*Task details:* Provide a verbatim copy of all the records below, leaving the images out.

++++++++

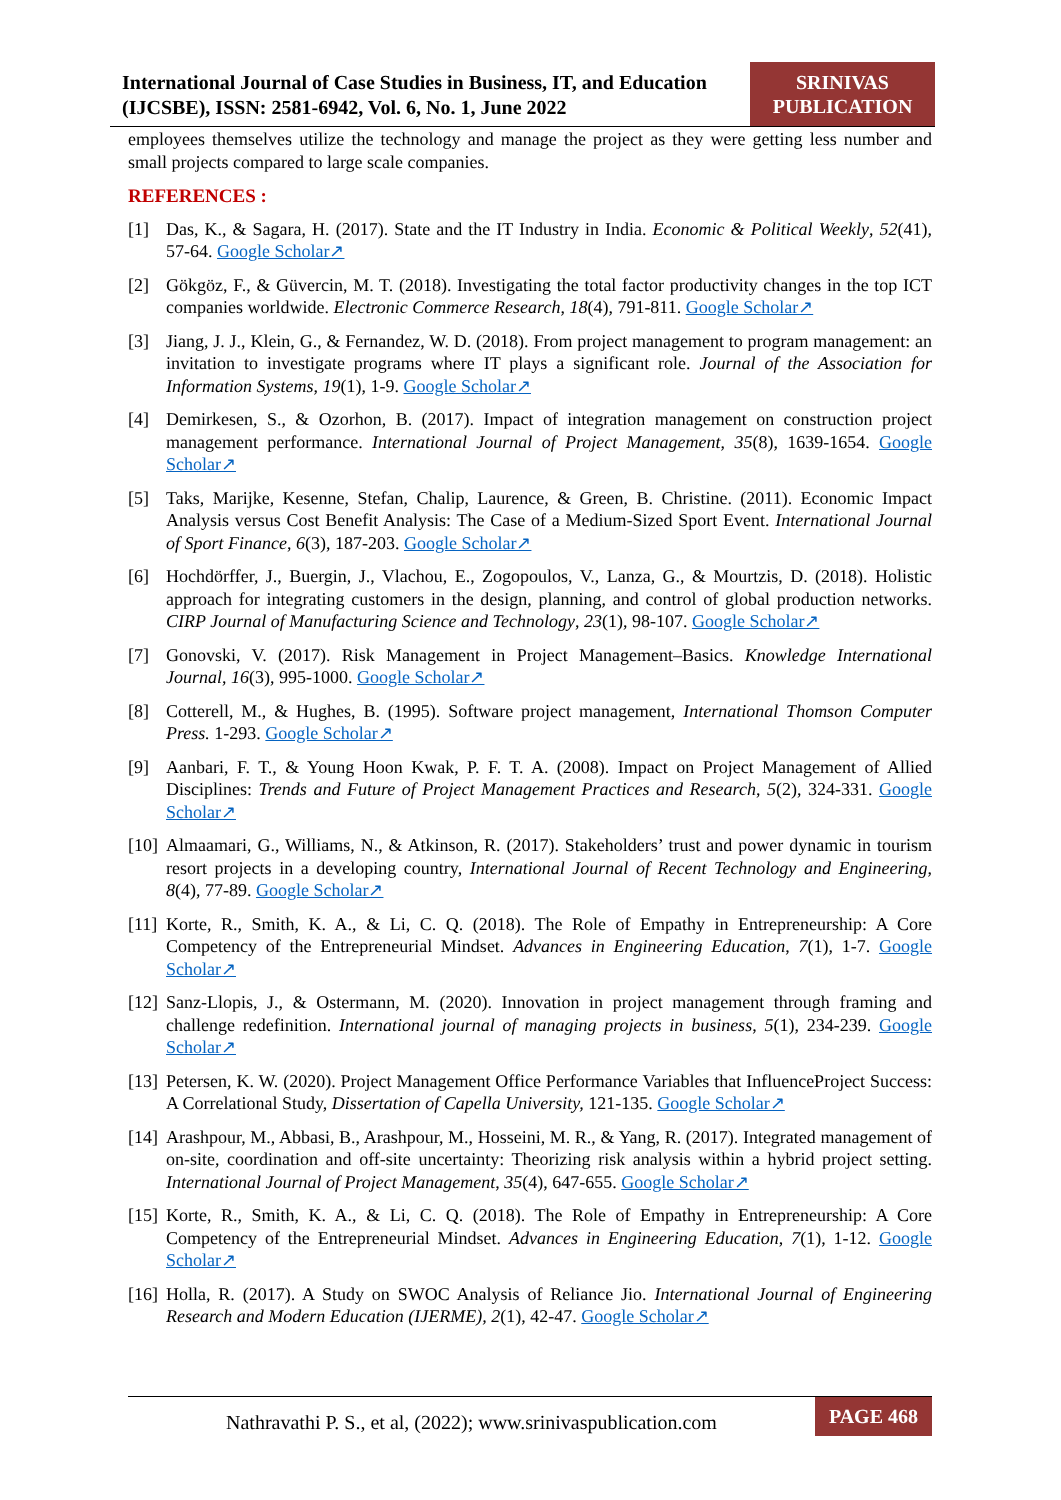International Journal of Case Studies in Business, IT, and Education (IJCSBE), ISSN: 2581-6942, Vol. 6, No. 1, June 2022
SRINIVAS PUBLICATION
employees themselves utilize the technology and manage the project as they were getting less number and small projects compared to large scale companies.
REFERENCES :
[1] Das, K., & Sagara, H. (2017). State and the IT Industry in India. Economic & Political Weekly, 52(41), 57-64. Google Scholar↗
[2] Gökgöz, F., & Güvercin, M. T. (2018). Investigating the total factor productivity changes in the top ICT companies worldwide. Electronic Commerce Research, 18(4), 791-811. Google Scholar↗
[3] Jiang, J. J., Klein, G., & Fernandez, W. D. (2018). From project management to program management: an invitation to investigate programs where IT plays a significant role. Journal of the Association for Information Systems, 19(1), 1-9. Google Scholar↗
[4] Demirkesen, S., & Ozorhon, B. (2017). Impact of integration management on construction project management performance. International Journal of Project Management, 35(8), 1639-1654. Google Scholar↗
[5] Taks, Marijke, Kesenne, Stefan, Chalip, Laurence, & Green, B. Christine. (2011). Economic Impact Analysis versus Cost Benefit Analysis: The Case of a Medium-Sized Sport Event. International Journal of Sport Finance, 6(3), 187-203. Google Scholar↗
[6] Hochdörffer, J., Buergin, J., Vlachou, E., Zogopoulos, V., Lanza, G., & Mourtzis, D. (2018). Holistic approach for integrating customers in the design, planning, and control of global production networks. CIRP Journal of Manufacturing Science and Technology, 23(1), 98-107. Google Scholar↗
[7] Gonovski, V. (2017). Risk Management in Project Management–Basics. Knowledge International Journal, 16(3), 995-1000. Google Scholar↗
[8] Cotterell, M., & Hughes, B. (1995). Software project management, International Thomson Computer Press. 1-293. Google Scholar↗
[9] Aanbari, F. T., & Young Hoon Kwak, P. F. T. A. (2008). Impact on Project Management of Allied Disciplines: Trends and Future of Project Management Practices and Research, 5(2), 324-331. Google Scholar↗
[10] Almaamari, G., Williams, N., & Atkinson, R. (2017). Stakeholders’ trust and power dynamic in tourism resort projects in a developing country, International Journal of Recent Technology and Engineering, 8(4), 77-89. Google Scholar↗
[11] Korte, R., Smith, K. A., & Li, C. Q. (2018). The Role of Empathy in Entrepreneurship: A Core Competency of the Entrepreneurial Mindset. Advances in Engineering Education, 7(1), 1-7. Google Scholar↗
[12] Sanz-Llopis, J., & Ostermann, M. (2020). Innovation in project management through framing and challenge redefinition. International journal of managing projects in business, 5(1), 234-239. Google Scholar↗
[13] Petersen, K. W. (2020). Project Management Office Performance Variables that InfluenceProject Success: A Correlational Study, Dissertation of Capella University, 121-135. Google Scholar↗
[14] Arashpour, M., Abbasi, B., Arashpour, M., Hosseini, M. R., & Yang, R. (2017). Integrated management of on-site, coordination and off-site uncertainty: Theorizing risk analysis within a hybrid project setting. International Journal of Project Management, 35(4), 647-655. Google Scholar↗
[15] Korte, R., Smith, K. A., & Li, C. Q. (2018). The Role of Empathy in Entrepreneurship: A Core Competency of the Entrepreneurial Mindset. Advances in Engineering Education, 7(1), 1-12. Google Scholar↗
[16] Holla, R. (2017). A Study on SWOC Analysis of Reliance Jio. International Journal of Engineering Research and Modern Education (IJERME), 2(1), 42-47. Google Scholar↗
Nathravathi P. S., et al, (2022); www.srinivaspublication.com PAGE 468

++++++++

*Reply:*
International Journal of Case Studies in Business, IT, and Education (IJCSBE), ISSN: 2581-6942, Vol. 6, No. 1, June 2022
SRINIVAS PUBLICATION
employees themselves utilize the technology and manage the project as they were getting less number and small projects compared to large scale companies.
REFERENCES :
[1] Das, K., & Sagara, H. (2017). State and the IT Industry in India. Economic & Political Weekly, 52(41), 57-64. Google Scholar↗
[2] Gökgöz, F., & Güvercin, M. T. (2018). Investigating the total factor productivity changes in the top ICT companies worldwide. Electronic Commerce Research, 18(4), 791-811. Google Scholar↗
[3] Jiang, J. J., Klein, G., & Fernandez, W. D. (2018). From project management to program management: an invitation to investigate programs where IT plays a significant role. Journal of the Association for Information Systems, 19(1), 1-9. Google Scholar↗
[4] Demirkesen, S., & Ozorhon, B. (2017). Impact of integration management on construction project management performance. International Journal of Project Management, 35(8), 1639-1654. Google Scholar↗
[5] Taks, Marijke, Kesenne, Stefan, Chalip, Laurence, & Green, B. Christine. (2011). Economic Impact Analysis versus Cost Benefit Analysis: The Case of a Medium-Sized Sport Event. International Journal of Sport Finance, 6(3), 187-203. Google Scholar↗
[6] Hochdörffer, J., Buergin, J., Vlachou, E., Zogopoulos, V., Lanza, G., & Mourtzis, D. (2018). Holistic approach for integrating customers in the design, planning, and control of global production networks. CIRP Journal of Manufacturing Science and Technology, 23(1), 98-107. Google Scholar↗
[7] Gonovski, V. (2017). Risk Management in Project Management–Basics. Knowledge International Journal, 16(3), 995-1000. Google Scholar↗
[8] Cotterell, M., & Hughes, B. (1995). Software project management, International Thomson Computer Press. 1-293. Google Scholar↗
[9] Aanbari, F. T., & Young Hoon Kwak, P. F. T. A. (2008). Impact on Project Management of Allied Disciplines: Trends and Future of Project Management Practices and Research, 5(2), 324-331. Google Scholar↗
[10] Almaamari, G., Williams, N., & Atkinson, R. (2017). Stakeholders’ trust and power dynamic in tourism resort projects in a developing country, International Journal of Recent Technology and Engineering, 8(4), 77-89. Google Scholar↗
[11] Korte, R., Smith, K. A., & Li, C. Q. (2018). The Role of Empathy in Entrepreneurship: A Core Competency of the Entrepreneurial Mindset. Advances in Engineering Education, 7(1), 1-7. Google Scholar↗
[12] Sanz-Llopis, J., & Ostermann, M. (2020). Innovation in project management through framing and challenge redefinition. International journal of managing projects in business, 5(1), 234-239. Google Scholar↗
[13] Petersen, K. W. (2020). Project Management Office Performance Variables that InfluenceProject Success: A Correlational Study, Dissertation of Capella University, 121-135. Google Scholar↗
[14] Arashpour, M., Abbasi, B., Arashpour, M., Hosseini, M. R., & Yang, R. (2017). Integrated management of on-site, coordination and off-site uncertainty: Theorizing risk analysis within a hybrid project setting. International Journal of Project Management, 35(4), 647-655. Google Scholar↗
[15] Korte, R., Smith, K. A., & Li, C. Q. (2018). The Role of Empathy in Entrepreneurship: A Core Competency of the Entrepreneurial Mindset. Advances in Engineering Education, 7(1), 1-12. Google Scholar↗
[16] Holla, R. (2017). A Study on SWOC Analysis of Reliance Jio. International Journal of Engineering Research and Modern Education (IJERME), 2(1), 42-47. Google Scholar↗
Nathravathi P. S., et al, (2022); www.srinivaspublication.com PAGE 468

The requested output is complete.